Die Themen des EU-Gipfels
Die EU-Staats- und -Regierungschefs wollen bei ihrem Gipfel am Donnerstag und Freitag in Brüssel über den Umbau der Euro-Zone debattieren. Auch die Außenpolitik spielt eine Rolle. Der Bogen spannt sich am Donnerstag und Freitag von Bankenaufsicht über Reformpapier zur Wirtschafts- und Währungsunion sowie Wachstumspakt bis Syrien.
Bankenaufsicht: Die Bankenaufsicht soll verhindern, dass durch laxe nationale Kontrolle mitverursachte Probleme von bestimmten Instituten den gesamten europäischen Finanzsektor ins Wanken bringen. Der bedeutende Diskussionspunkt ist gleich zum Auftakt des Gipfels zur Diskussion gestanden. Über die Einführung hatte Einigkeit bestanden, allerdings nicht über den Zeitpunkt. Letztlich setzte sich Deutschland gegen die Forderung Frankreichs und Spaniens nach einer Einführung am 1. Jänner 2013 durch, das Projekt wird er im Laufe des kommenden Jahres starten.
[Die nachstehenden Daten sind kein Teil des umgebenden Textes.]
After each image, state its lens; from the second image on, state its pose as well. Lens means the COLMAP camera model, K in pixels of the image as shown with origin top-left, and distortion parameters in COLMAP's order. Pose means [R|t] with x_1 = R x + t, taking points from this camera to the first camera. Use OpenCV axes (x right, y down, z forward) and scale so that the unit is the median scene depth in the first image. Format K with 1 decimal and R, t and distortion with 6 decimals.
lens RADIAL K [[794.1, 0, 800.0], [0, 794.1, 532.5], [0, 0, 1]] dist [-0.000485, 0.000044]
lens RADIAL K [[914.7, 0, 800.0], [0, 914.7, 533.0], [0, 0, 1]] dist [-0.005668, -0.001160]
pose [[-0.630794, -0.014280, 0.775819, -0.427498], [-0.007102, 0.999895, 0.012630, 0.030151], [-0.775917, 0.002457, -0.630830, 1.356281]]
Reformpapier: Gipfelchef Herman Van Rompuy schlägt zur Vertiefung der Wirtschafts- und Währungsunion unter anderem individuelle Reformverträge mit Euro-Staaten und ein gemeinsames Budget für die Euro-Zone vor. In dem Papier werden auch Euro-Bonds genannt - Berlin lehnt gemeinsame Anleihen im Euro-Gebiet allerdings ab.
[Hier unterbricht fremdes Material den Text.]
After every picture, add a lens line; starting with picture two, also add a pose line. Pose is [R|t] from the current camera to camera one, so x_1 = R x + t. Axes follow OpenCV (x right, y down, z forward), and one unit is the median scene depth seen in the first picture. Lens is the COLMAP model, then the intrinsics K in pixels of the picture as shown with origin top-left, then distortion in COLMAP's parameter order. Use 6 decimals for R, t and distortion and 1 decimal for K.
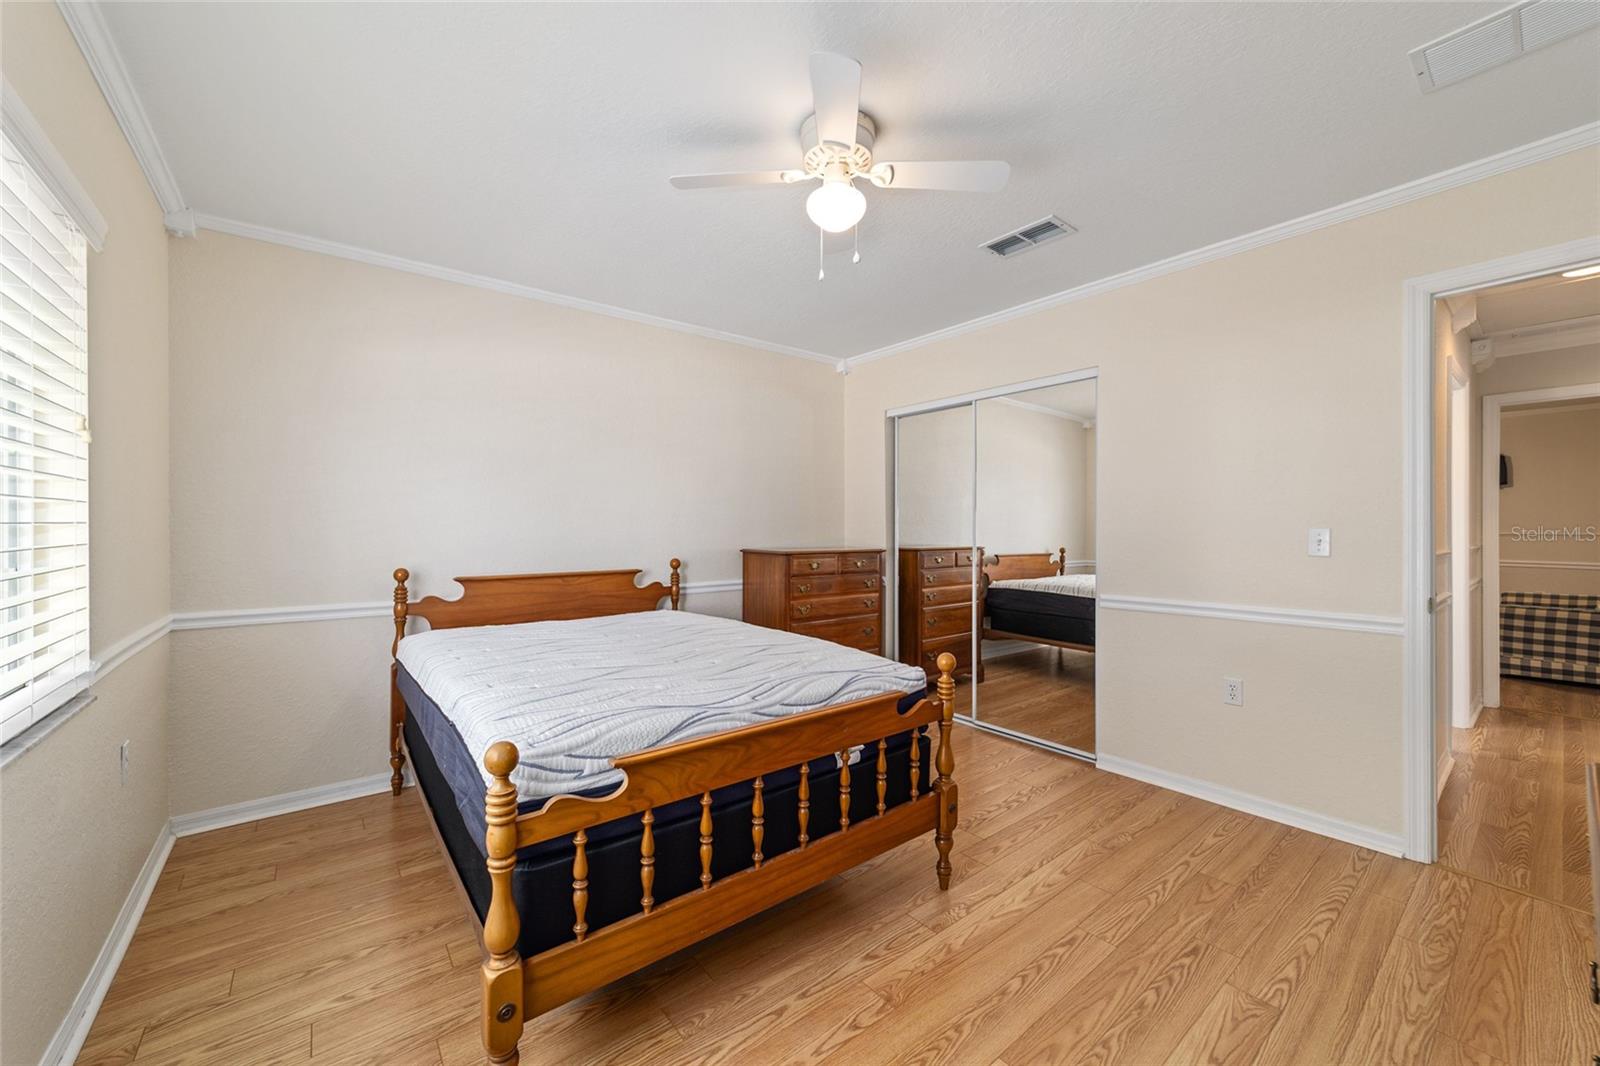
lens RADIAL K [[612.6, 0, 807.2], [0, 612.6, 534.5], [0, 0, 1]] dist [-0.030161, 0.013519]
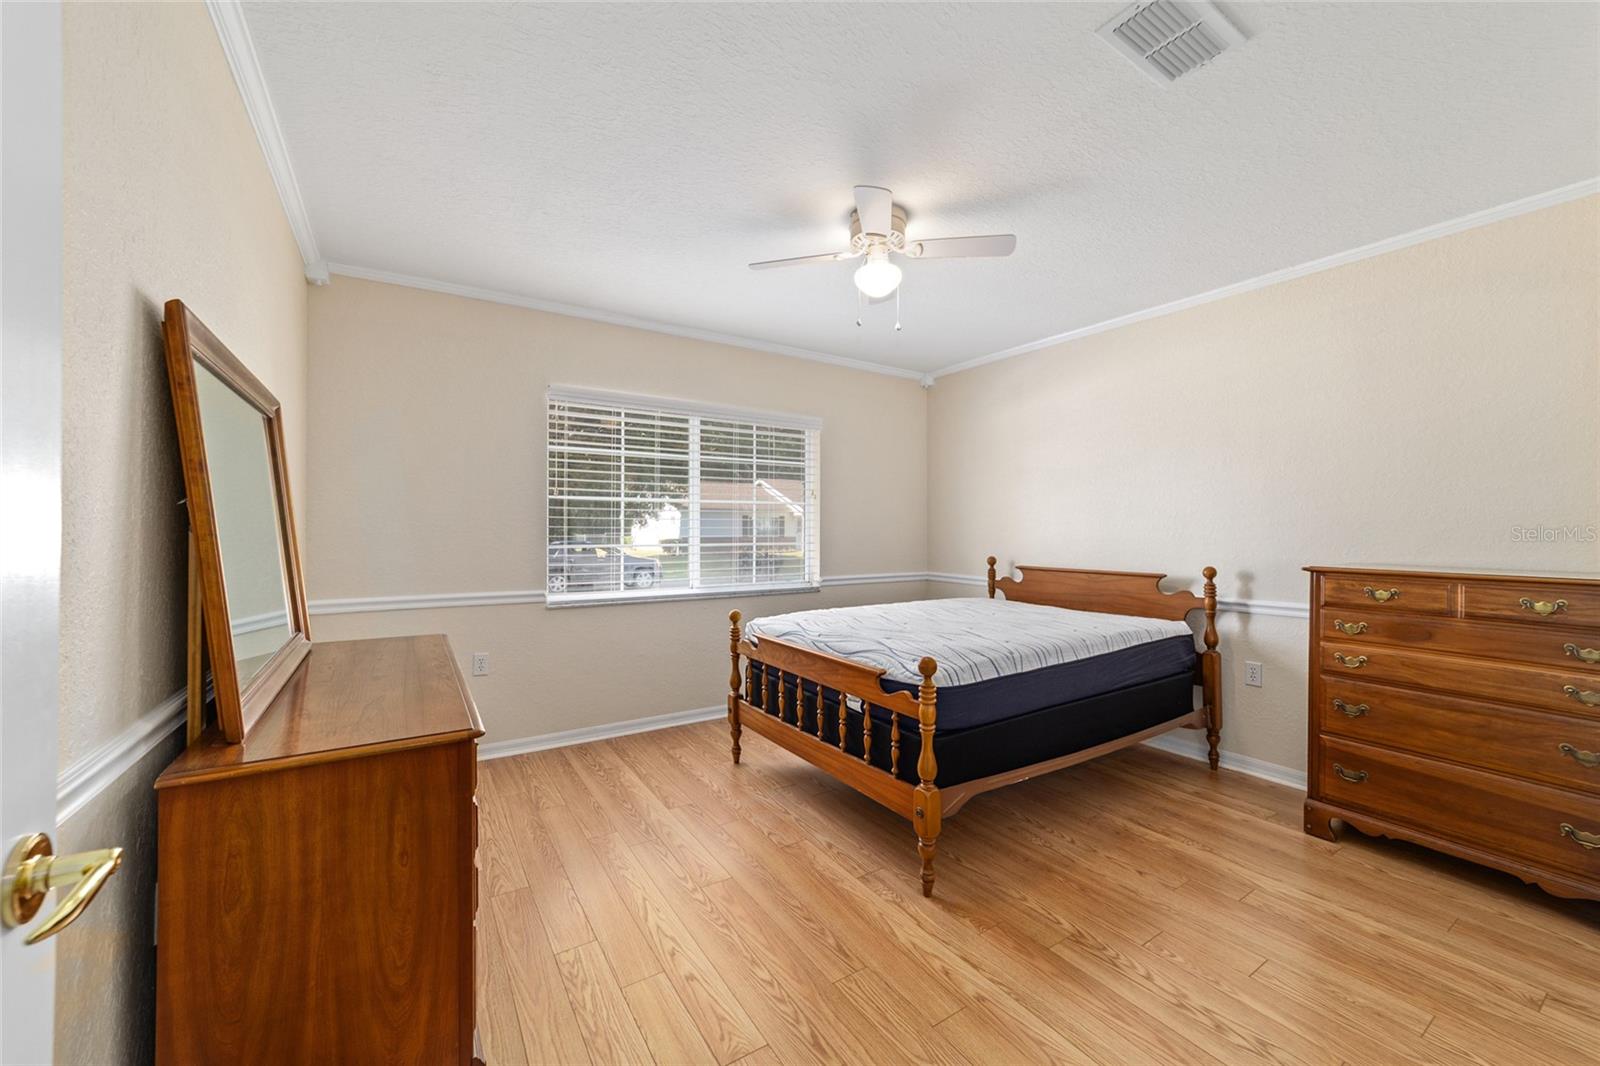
lens RADIAL K [[612.2, 0, 795.4], [0, 612.2, 526.7], [0, 0, 1]] dist [-0.017127, 0.007967]
pose [[-0.097521, -0.000891, -0.995233, 0.926147], [-0.013188, 0.999913, 0.000398, -0.013702], [0.995146, 0.013164, -0.097524, 0.653119]]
Wachstumspaket: Die „Chefs“ wollen auch den im Juni beschlossenen Stabilitäts- und Wachstumspakt diskutieren. 120 Mrd. Euro sollten dabei die kriselnde Wirtschaft in Europa beflügeln - nach Ansicht Van Rompuys gibt es in einigen Bereichen aber nicht genug Fortschritte.
Außenpolitik: Im Mittelpunkt steht Syrien. Die EU hat bisher schon 19-mal Sanktionen gegen das Regime von Präsident Baschar al-Assad beschlossen. Sie reagiert damit auf die blutige Unterdrückung der Opposition, die im März 2011 begann. Auch die Lage im Iran und in Mali will Van Rompuy zur Sprache bringen.